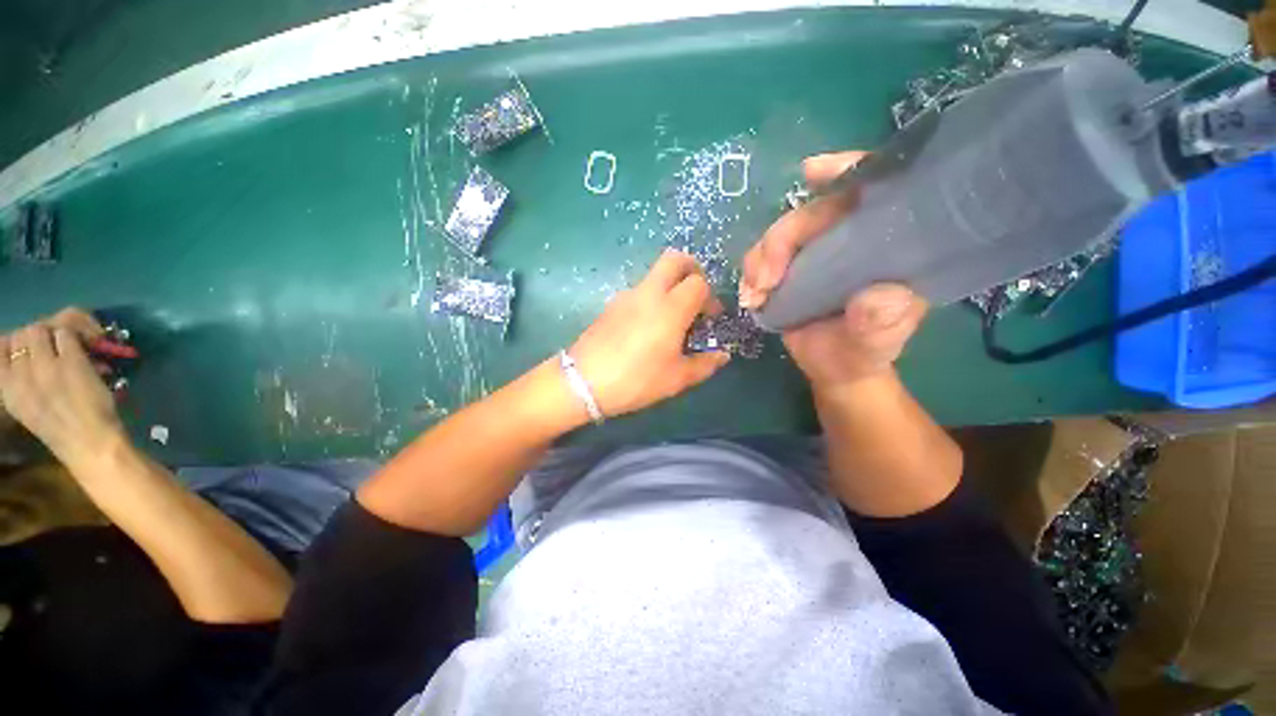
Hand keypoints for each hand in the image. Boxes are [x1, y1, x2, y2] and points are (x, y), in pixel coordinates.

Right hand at [0, 309, 122, 466]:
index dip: (18, 342)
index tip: (34, 349)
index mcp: (6, 387)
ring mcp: (44, 365)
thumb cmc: (63, 430)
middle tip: (58, 347)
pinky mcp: (69, 361)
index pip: (1, 345)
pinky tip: (90, 345)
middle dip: (41, 335)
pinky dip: (78, 336)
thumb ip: (23, 378)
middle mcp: (19, 373)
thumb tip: (32, 351)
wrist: (88, 442)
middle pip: (23, 332)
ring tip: (72, 347)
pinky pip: (66, 333)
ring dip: (58, 333)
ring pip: (41, 328)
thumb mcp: (27, 404)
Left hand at [570, 250, 729, 416]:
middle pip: (675, 259)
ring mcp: (626, 295)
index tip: (709, 318)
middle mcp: (649, 293)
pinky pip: (638, 291)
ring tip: (670, 319)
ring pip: (654, 275)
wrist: (583, 382)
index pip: (699, 283)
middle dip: (691, 269)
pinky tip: (647, 328)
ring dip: (670, 286)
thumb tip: (722, 355)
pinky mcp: (611, 304)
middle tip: (695, 295)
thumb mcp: (676, 379)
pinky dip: (651, 298)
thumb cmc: (636, 380)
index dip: (710, 298)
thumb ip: (704, 364)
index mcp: (671, 308)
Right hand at [739, 152, 927, 390]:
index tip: (812, 173)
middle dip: (780, 240)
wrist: (836, 368)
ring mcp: (814, 253)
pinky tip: (750, 297)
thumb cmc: (865, 351)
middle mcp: (848, 238)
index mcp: (885, 243)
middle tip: (766, 280)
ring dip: (759, 260)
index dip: (845, 170)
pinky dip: (750, 274)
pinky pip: (761, 258)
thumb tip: (877, 296)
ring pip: (779, 235)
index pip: (872, 189)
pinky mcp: (789, 269)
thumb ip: (880, 321)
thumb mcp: (880, 340)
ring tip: (755, 294)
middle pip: (809, 213)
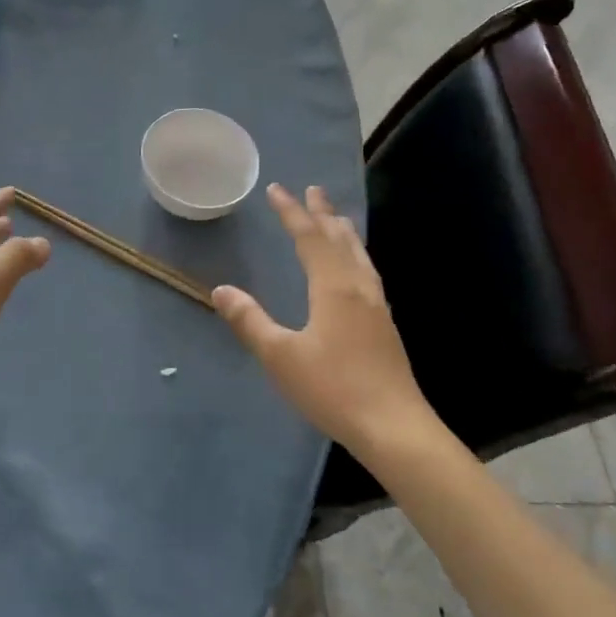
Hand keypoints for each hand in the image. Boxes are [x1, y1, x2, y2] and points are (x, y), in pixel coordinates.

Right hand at [213, 184, 435, 457]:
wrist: (394, 427)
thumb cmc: (333, 389)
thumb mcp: (281, 356)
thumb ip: (250, 321)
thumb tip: (222, 290)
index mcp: (333, 287)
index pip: (309, 238)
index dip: (291, 213)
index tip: (276, 189)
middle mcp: (358, 287)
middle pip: (339, 239)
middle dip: (322, 214)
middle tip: (313, 189)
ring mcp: (376, 305)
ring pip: (359, 255)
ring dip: (343, 232)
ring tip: (335, 218)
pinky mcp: (385, 324)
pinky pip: (367, 272)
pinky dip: (355, 255)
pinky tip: (356, 270)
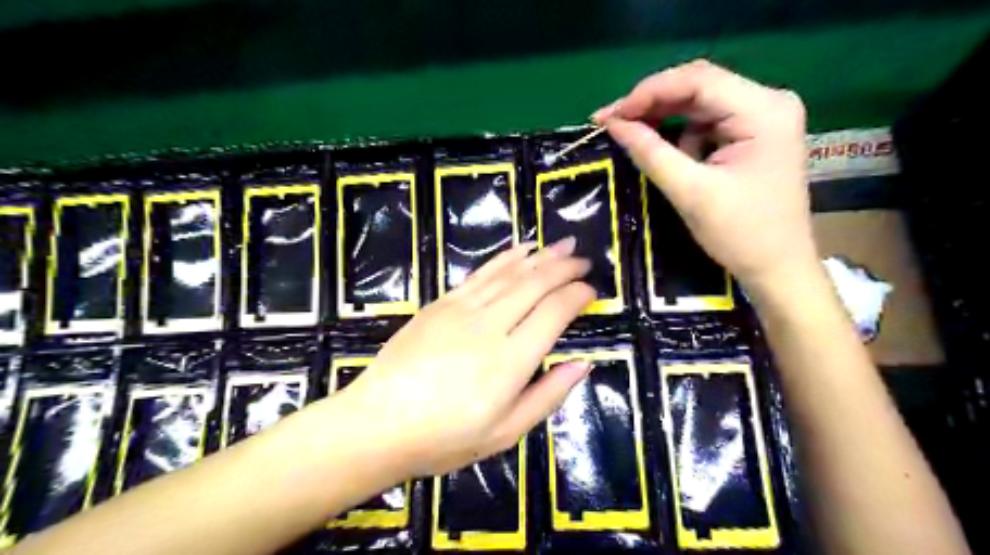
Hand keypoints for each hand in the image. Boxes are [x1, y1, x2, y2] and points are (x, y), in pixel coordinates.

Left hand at [332, 241, 594, 477]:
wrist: (377, 423)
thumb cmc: (444, 438)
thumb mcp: (505, 433)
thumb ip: (547, 396)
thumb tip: (582, 364)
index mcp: (510, 361)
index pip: (554, 312)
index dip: (577, 296)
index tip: (591, 291)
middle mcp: (490, 325)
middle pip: (535, 284)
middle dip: (564, 268)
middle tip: (583, 260)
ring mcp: (461, 309)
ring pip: (509, 273)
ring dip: (540, 256)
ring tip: (563, 245)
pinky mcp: (440, 303)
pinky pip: (480, 274)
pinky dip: (505, 258)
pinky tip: (520, 250)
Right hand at [599, 59, 815, 299]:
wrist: (777, 267)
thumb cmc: (741, 234)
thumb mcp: (690, 192)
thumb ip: (651, 153)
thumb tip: (614, 124)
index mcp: (764, 111)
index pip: (698, 81)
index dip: (648, 92)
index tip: (610, 116)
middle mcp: (768, 103)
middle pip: (699, 87)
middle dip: (652, 103)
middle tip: (611, 123)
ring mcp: (762, 118)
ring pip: (699, 104)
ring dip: (663, 119)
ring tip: (630, 136)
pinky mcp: (753, 135)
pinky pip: (707, 123)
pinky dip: (680, 135)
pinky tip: (665, 153)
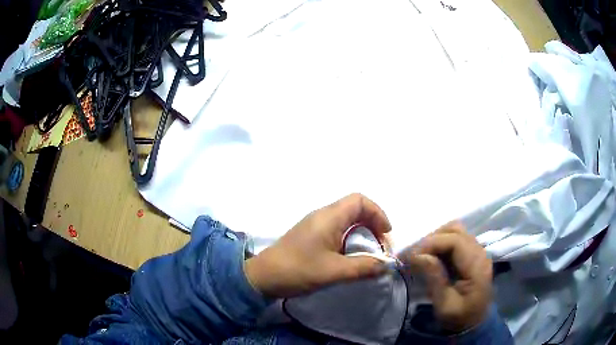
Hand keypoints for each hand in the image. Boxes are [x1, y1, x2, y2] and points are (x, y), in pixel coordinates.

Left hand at [245, 193, 391, 297]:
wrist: (263, 277)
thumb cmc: (298, 270)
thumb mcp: (334, 271)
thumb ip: (363, 267)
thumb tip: (386, 265)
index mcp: (329, 217)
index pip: (360, 200)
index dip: (378, 213)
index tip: (385, 234)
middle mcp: (322, 215)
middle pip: (355, 208)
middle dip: (373, 225)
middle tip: (380, 247)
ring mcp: (315, 224)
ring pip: (346, 220)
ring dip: (362, 233)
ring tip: (368, 253)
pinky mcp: (310, 235)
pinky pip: (337, 229)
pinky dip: (350, 238)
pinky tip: (350, 256)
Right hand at [399, 222, 492, 331]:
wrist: (473, 324)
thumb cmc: (458, 318)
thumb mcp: (444, 304)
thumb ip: (434, 278)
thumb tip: (418, 255)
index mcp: (477, 266)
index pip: (456, 241)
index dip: (432, 243)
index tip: (412, 255)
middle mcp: (480, 253)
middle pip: (456, 230)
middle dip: (432, 239)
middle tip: (414, 254)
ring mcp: (478, 252)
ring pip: (456, 231)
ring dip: (436, 239)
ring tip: (421, 254)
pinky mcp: (473, 255)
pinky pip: (456, 240)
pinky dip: (441, 244)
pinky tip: (431, 257)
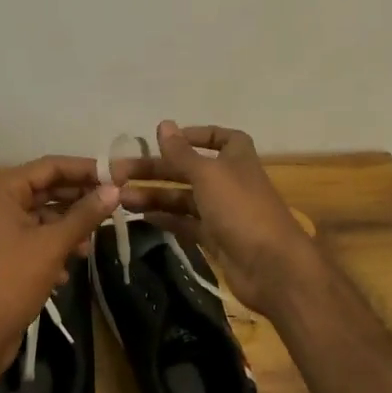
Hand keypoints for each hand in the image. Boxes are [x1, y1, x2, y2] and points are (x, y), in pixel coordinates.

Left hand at [0, 156, 118, 369]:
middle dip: (78, 200)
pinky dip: (53, 248)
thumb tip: (114, 189)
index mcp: (2, 191)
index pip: (50, 166)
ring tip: (88, 246)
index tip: (116, 175)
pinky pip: (34, 240)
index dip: (85, 169)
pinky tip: (67, 270)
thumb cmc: (12, 281)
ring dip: (68, 228)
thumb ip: (85, 214)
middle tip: (112, 206)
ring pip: (42, 217)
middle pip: (46, 190)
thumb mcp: (53, 244)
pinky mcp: (2, 256)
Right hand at [115, 121, 319, 313]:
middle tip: (119, 172)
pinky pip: (186, 224)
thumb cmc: (241, 210)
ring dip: (155, 195)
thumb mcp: (208, 175)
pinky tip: (141, 218)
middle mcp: (230, 182)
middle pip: (189, 169)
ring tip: (121, 198)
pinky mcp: (216, 239)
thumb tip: (163, 124)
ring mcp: (223, 213)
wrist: (272, 268)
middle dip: (156, 170)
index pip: (220, 137)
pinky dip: (166, 219)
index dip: (195, 135)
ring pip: (184, 198)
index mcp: (236, 158)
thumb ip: (182, 153)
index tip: (166, 139)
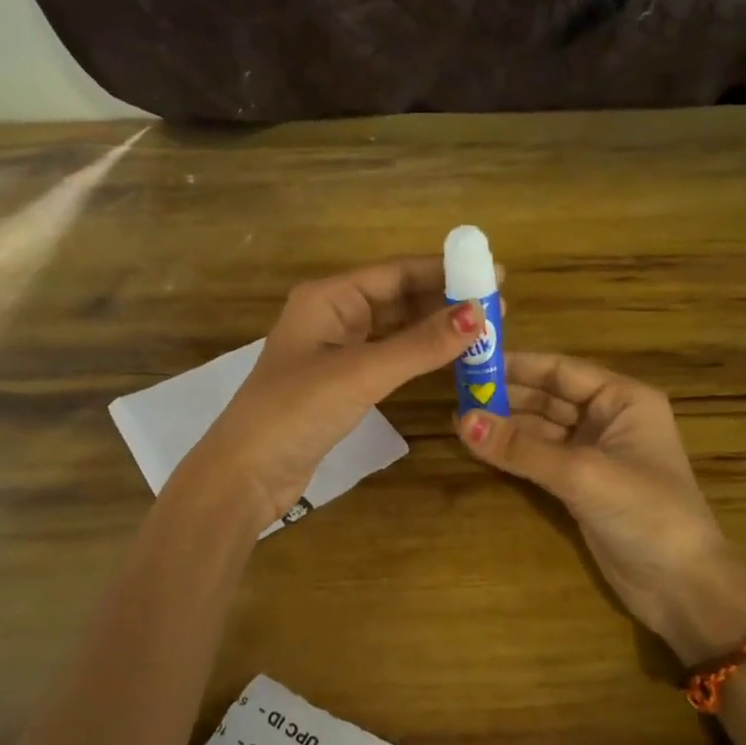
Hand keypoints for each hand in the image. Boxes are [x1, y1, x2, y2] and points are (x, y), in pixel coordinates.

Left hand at [186, 258, 484, 525]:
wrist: (247, 473)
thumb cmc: (296, 411)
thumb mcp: (361, 373)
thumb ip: (420, 345)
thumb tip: (479, 315)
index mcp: (328, 297)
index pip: (396, 272)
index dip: (445, 271)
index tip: (494, 273)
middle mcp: (332, 314)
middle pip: (397, 296)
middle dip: (445, 300)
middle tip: (498, 307)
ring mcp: (335, 348)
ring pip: (395, 327)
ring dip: (434, 328)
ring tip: (483, 331)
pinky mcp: (341, 380)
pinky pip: (388, 355)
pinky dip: (418, 355)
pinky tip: (449, 358)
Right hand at [457, 352, 745, 664]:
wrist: (682, 587)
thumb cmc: (645, 514)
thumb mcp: (582, 474)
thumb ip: (521, 448)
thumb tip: (461, 420)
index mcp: (623, 399)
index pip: (561, 370)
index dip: (516, 366)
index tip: (471, 363)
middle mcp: (609, 418)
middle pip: (548, 397)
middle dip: (506, 396)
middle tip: (456, 393)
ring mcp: (595, 453)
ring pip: (541, 428)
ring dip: (506, 425)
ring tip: (459, 419)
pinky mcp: (582, 484)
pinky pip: (541, 458)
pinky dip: (514, 453)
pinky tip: (481, 447)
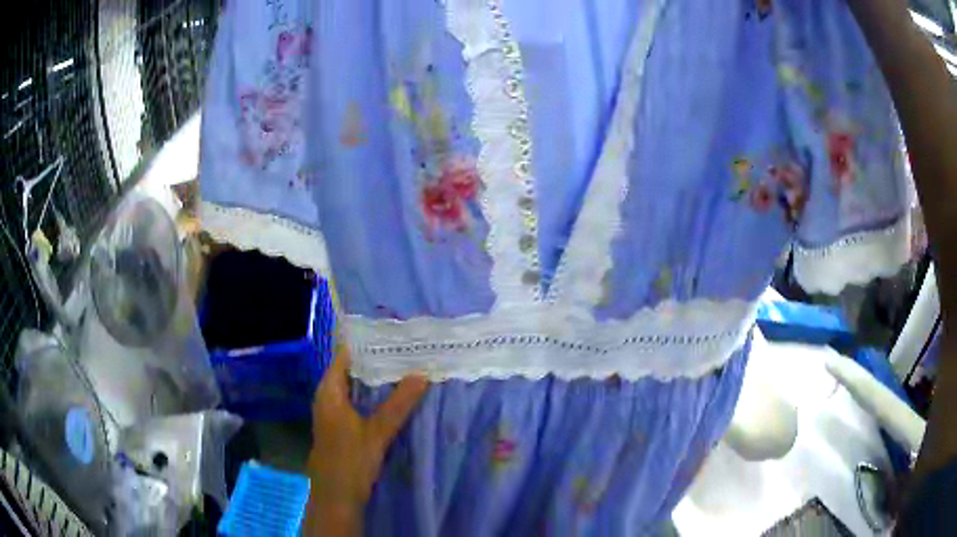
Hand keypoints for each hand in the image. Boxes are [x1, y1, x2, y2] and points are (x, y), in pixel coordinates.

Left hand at [305, 343, 427, 534]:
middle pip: (351, 371)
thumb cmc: (350, 461)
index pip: (344, 356)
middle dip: (376, 361)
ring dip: (376, 380)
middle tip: (405, 349)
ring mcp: (333, 413)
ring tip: (405, 367)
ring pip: (355, 388)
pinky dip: (373, 397)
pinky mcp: (341, 427)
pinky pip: (357, 403)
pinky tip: (393, 397)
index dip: (365, 344)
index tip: (391, 333)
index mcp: (329, 392)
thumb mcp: (377, 432)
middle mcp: (327, 398)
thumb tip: (421, 373)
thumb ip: (399, 404)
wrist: (336, 497)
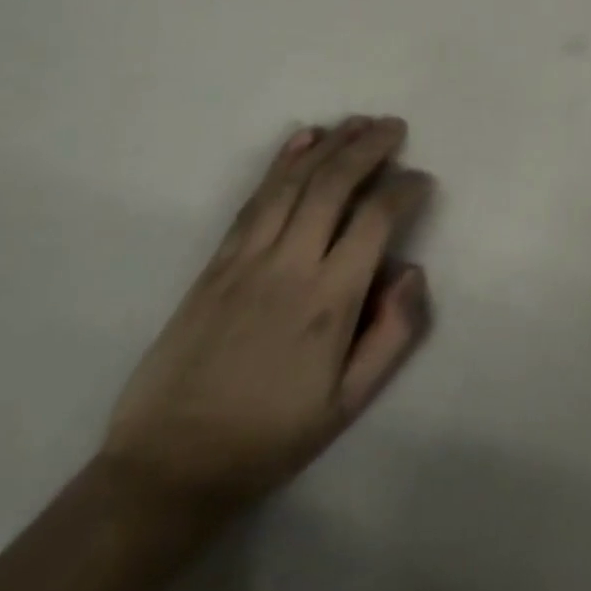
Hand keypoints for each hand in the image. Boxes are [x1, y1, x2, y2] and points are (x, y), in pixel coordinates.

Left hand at [100, 116, 431, 514]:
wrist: (167, 468)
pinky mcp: (215, 264)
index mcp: (329, 301)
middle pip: (333, 185)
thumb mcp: (350, 403)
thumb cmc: (271, 437)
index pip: (376, 219)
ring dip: (329, 145)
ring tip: (358, 122)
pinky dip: (280, 164)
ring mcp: (246, 261)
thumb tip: (411, 271)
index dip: (405, 189)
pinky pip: (253, 201)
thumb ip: (393, 334)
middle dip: (368, 147)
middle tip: (394, 126)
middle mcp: (289, 267)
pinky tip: (302, 140)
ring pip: (293, 183)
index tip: (422, 181)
****************
» Description of the task
What you return from the records above should be exactly everything from the line with "pinky tip: (647, 328)" down to the line with "thumb mcp: (281, 356)", both kept, and no pictures.

» Written response
pinky tip: (647, 328)
ring dip: (670, 286)
thumb tip: (722, 355)
pinky mcp: (611, 304)
middle tip: (695, 295)
thumb mcp: (676, 379)
pinky dip: (651, 298)
thumb cmc: (636, 380)
index dip: (710, 298)
thumb ip: (704, 364)
index mcp: (671, 308)
Right hand at [739, 152, 927, 390]:
index tip: (812, 173)
middle dip: (780, 240)
wrist: (836, 368)
ring mcp: (814, 253)
pinky tip: (750, 297)
thumb cmc: (865, 351)
middle mcp: (848, 238)
index mcp: (885, 243)
middle tip: (766, 280)
ring dip: (759, 260)
index dip: (845, 170)
pinky dip: (750, 274)
pinky pip: (761, 258)
thumb tip: (877, 296)
ring pip: (779, 235)
index pip: (872, 189)
pinky mcp: (789, 269)
thumb ip: (880, 321)
thumb mcp: (880, 340)
ring tip: (755, 294)
middle pip: (809, 213)
Hand keypoints for each hand in the image. Boxes are [x1, y1, x2, y2] and points are (x, y), in pixel coordinates.

Right hand at [213, 184, 435, 457]:
wrist: (394, 427)
thumb cmc: (333, 389)
thumb mcp: (281, 356)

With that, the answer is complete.